> _EXERCISE DETAILS_: Print only the line with "ЦИК определил порядок партий в" and the lines after it, ending with the last line of the material, each exactly as it stands.

> _EXERCISE MATERIAL_:
Content starts

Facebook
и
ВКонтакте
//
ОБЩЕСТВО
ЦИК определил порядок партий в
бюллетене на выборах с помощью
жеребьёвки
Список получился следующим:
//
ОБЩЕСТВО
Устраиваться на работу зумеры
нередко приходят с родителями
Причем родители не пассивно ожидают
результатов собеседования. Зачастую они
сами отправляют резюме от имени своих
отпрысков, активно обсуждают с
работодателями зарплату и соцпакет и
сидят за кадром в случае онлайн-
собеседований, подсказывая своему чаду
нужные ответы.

Content ends

> _TASK SOLUTION_:
ЦИК определил порядок партий в
бюллетене на выборах с помощью
жеребьёвки
Список получился следующим:
//
ОБЩЕСТВО
Устраиваться на работу зумеры
нередко приходят с родителями
Причем родители не пассивно ожидают
результатов собеседования. Зачастую они
сами отправляют резюме от имени своих
отпрысков, активно обсуждают с
работодателями зарплату и соцпакет и
сидят за кадром в случае онлайн-
собеседований, подсказывая своему чаду
нужные ответы.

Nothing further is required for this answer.